Here's the other one:
Code:
parser c(front, back)
(t, success) = a(front, back)
if(not success) then (t, success) = b(front, back)
if(not success) then return (t, false)
return (t, true)
end
parser a(front, back)
(front, success) = `'t'+`(front, back)
if(not success) then return (front, false)
(front, success) = `'x'`(front, back)
if(not success) then return (front, false)
return eos(front, back)
end
parser b(front, back)
(front, success) = `'t'`(front, back)
if(not success) then return (front, false)
(front, success) = `'x'+`(front, back)
if(not success) then return (front, false)
return eos(front, back)
end
This time, a will fail, causing b to be tried, which will succeed.
The system behind the rdp is simple: in a sequence of alternatives, if a prefix of all matches of one alternative is a valid complete match for an alternative further to the left, the alternative will never be tried.
By the way, what does that Haskell snippet in your sig actually do? I can't figure it out.
Re: Implementing Kleene closure
Ok so there was a way to sneak around that too, but I guess thats only because the example is so simple. But if we have something very complicated there instead of eos, perhaps even have c* then I'm sure there will be backtracking needed, that is of the sort that don't use the program stack.
Once again, thanks for the help, CB.
The snippet is suppose to prove that 6*9=42 (as in the hitchhikers guide to the galaxy) where 42 is actually in base 13 i.e. 54. What I've done there is define a recursive function p, so that p(0) ="" and p(x) is a concatenation of x%13 and p(x/13) but I've used divmod here instead of doing those calculations separately. Basically it does something like itoa with base 13. Since it will append the letters in the front, I had to reverse the output string.

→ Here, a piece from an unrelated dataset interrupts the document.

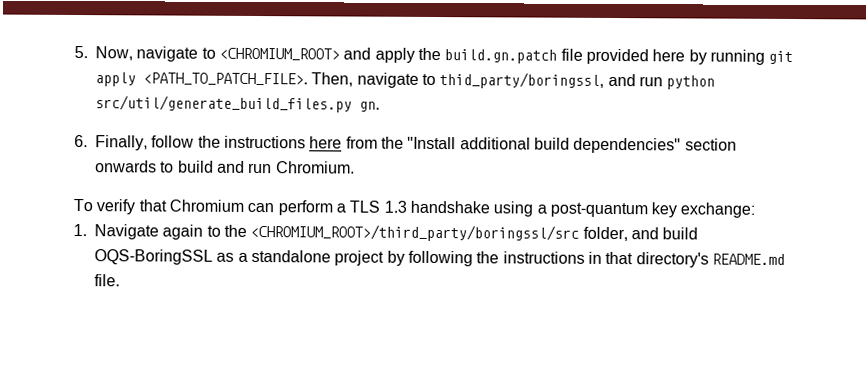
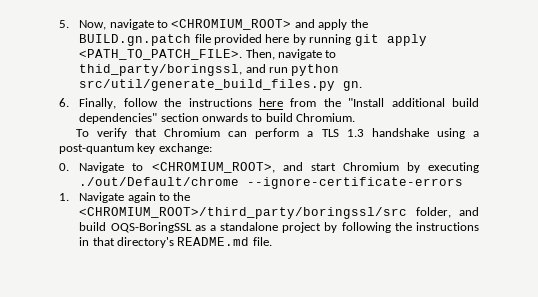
[444,49,558,64] build.gn.patch -> [79,34,192,46] BUILD.gn.patch
[216,160,273,174] and run -> (293, 117) none
(756, 210) none -> [59,162,479,173] [79,177,464,189] // 0. Navigate to <CHROMIUM_ROOT>, and start Chromium by executing ./out/Default/chrome --ignore-certificate-errors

Re: Implementing Kleene closure
Right, I had forgotten what the : operator does.
Re: Implementing Kleene closure
It doesn't actually concatenate, that's not the right word, concatenation is what ++ does. Lists (and thus also strings) in haskell are like stacks and p:q means p is the topmost element and q is the rest so [1,2,3] is the same as 1:[2,3] as well as 1:2:[3] and 1:2:3:[]
Re: Implementing Kleene closure
So it's the cons operator. Whatever.